Rechtspraak
Rechtbank Gelderland (Locatie Arnhem), 31 augustus 2015
ECLI:NL:RBGEL:2015:8359
werkgeefster/werkneemster
Feiten
Werkneemster is op 30 november 2009 bij werkgeefster in loondienst getreden. Werkneemster heeft zich op 5 december 2014 ziek gemeld in verband met zwangerschapsgerelateerde klachten. Bij brief van 20 februari 2015 heeft werkgeefster werkneemster op staande voet ontslagen. Werkneemster wordt onder meer verweten dat zij gedurende haar ziekteperiode naar het buitenland is geweest zonder dit aan werkgeefster door te geven, alsmede dat zij gedurende haar ziekteperiode op zondagen werkzaamheden heeft verricht in het restaurant van haar partner. Zij maakte daar onder meer kebab terwijl zij passende werkzaamheden in de kantine van werkgever heeft geweigerd, omdat zij daar de geur niet zou kunnen verdragen. Een en ander is door werkgever onderzocht door middel van een bedrijfsrechercheur. Werkgever verzoekt voorwaardelijke ontbinding van de arbeidsovereenkomst op basis van de e-grond dan wel g-grond. Werkneemster concludeert tot afwijzing van dit verzoek en verzoekt bij tegenverzoek toekenning van de transitievergoeding.
Oordeel
De kantonrechter is van oordeel dat deze feiten geen dringende redenen in de zin der wet opleveren als bedoeld in artikel 7:678 ( oud/nieuw) BW en evenmin dat er wegens het handelen in strijd met de verzuimvoorschriften sprake is van ernstig verwijtbaar handelen van werkneemster als bedoeld in artikel 7:673 onderdeel c BW. Van belang is dat de gemachtigde van werkgeefster ook ter zitting heeft gesteld dat niet zozeer de in de ontslagbrief genoemde feiten haar hebben doen besluiten werkneemster ontslag op staande voet te geven als wel dat zij het werkneemster kwalijk neemt dat zij bij herhaling niet de waarheid heeft verteld en ook heeft nagelaten werkgeefster haar verontschuldigingen aan te bieden, met welke stelling werkgeefster de als dringende redenen gekwalificeerde feiten naar het oordeel van de kantonrechter in subjectieve zin heeft gerelativeerd. Wel moet op basis van deze vaststaande feiten, afzonderlijk en voor zoveel nodig in samenhang bezien, geoordeeld worden dat er sprake is van een zodanig verwijtbaar handelen van werkneemster dat van werkgeefster in redelijkheid niet kan worden gevergd de arbeidsovereenkomst te laten voortduren (de redelijke grond als bedoeld in art. 7:669 lid 3 onderdeel e BW) en dat er daarnaast sprake is van een verstoorde arbeidsrelatie, zodanig dat van werkgeefster niet kan worden gevergd de arbeidsovereenkomst te laten voortduren (de redelijke grond als bedoeld in artikel 7:669 lid 3 onderdeel g BW).

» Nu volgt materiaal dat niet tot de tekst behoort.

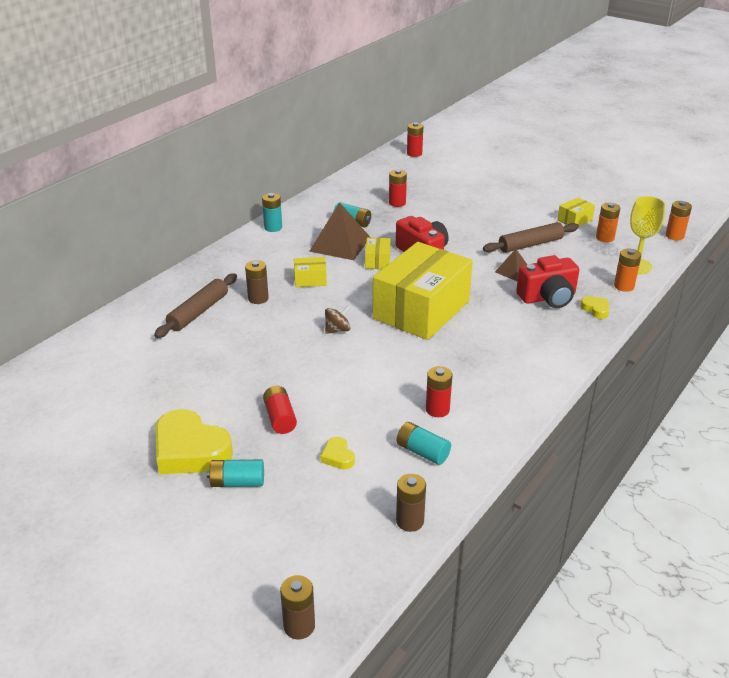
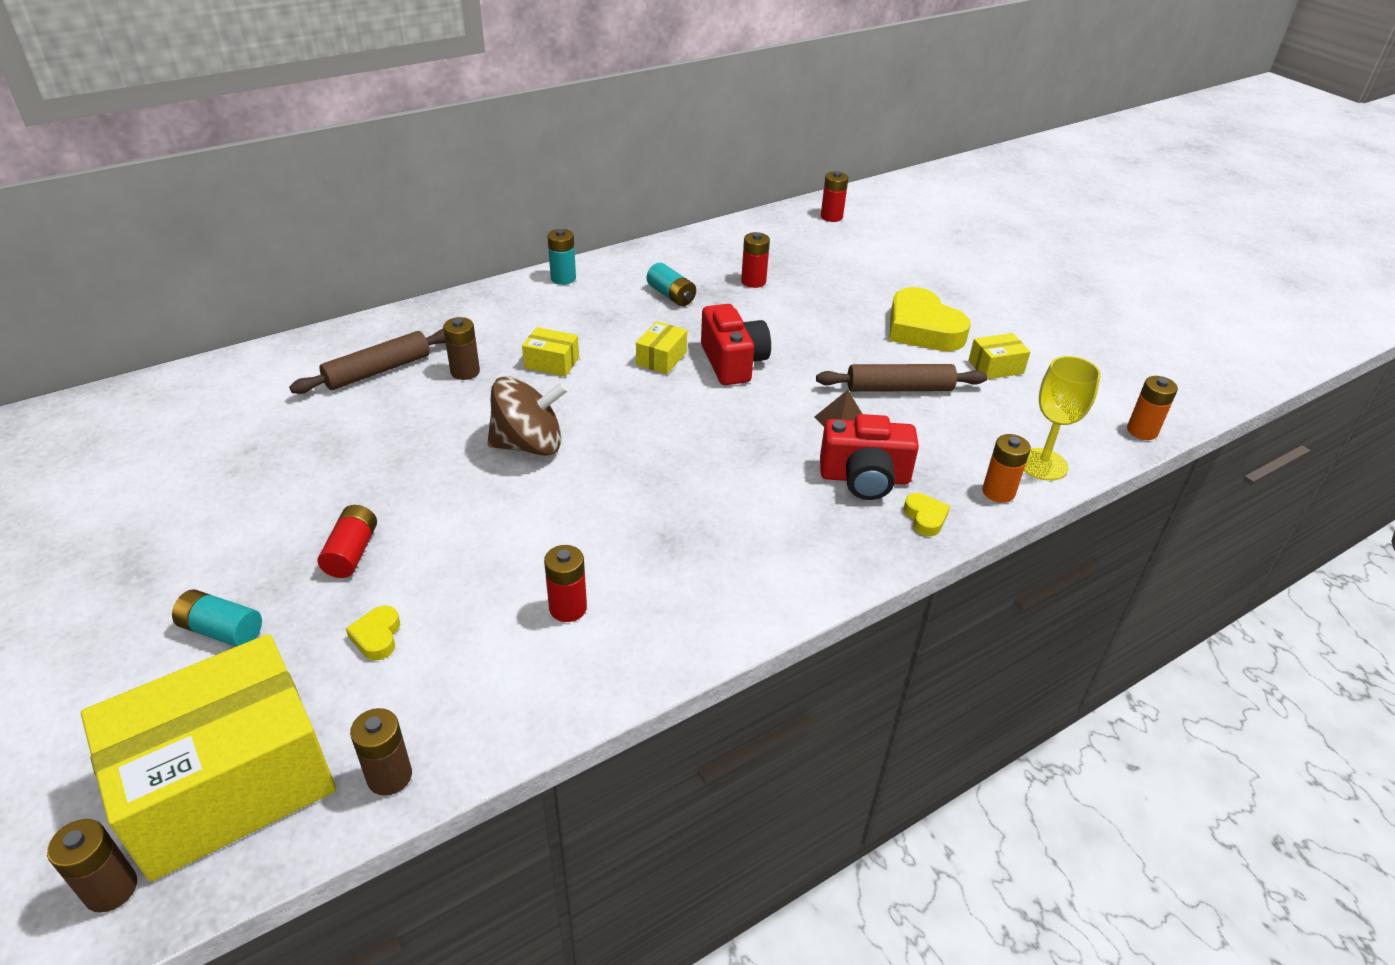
camera: 20 degrees right, 5 degrees up
yellow heart [155,409,233,474] -> yellow heart moved to [889,287,971,351]
brown pyramid [309,202,371,260] -> none
brown spinning top [325,306,350,334] -> brown spinning top [487,376,568,456], size x1.94
yellow box [373,242,473,340] -> yellow box moved to [81,634,336,882]
turquoise battery [396,422,451,465] -> none
orange battery [596,203,620,242] -> none

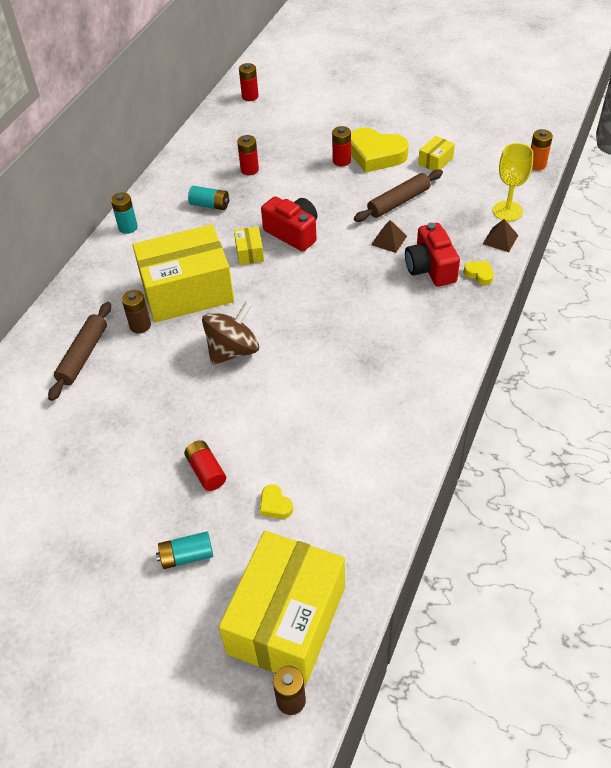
camera: 30 degrees left, 10 degrees up
brown battery [350,708,412,796] -> none
yellow box [522,327,579,377] -> yellow box [132,224,234,322], size x2.49
red battery [544,545,587,622] -> red battery moved to [332,126,351,166]
red camera [820,414,919,500] -> red camera turned 105 degrees clockwise [405,222,460,287]
orange battery [982,434,1031,503] -> brown pyramid [483,219,518,252]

In dit oordeel ligt besloten dat herplaatsing van werkneemster niet mogelijk is. Het is op deze gronden dat de arbeidsovereenkomst tussen partijen (voorwaardelijk) zal worden ontbonden met inachtneming van de wettelijke opzegtermijn, dat is per 1 november 2015. Wat betreft de transitievergoeding oordeelt de kantonrechter dat toekenning van de verzochte transitievergoeding, wanneer er wordt ontbonden op de hiervoor genoemde gronden en de uitzonderingsbepaling ex artikel 6:673 lid 7 BW niet van toepassing is, een ‘automatisch’ sluitstuk is van de behandeling van een zaak als de onderhavige. Nu de kantonrechter van oordeel is dat er geen sprake is van ernstig verwijtbaar handelen of nalaten van werkneemster zal de transitievergoeding dan ook aan haar worden toegewezen.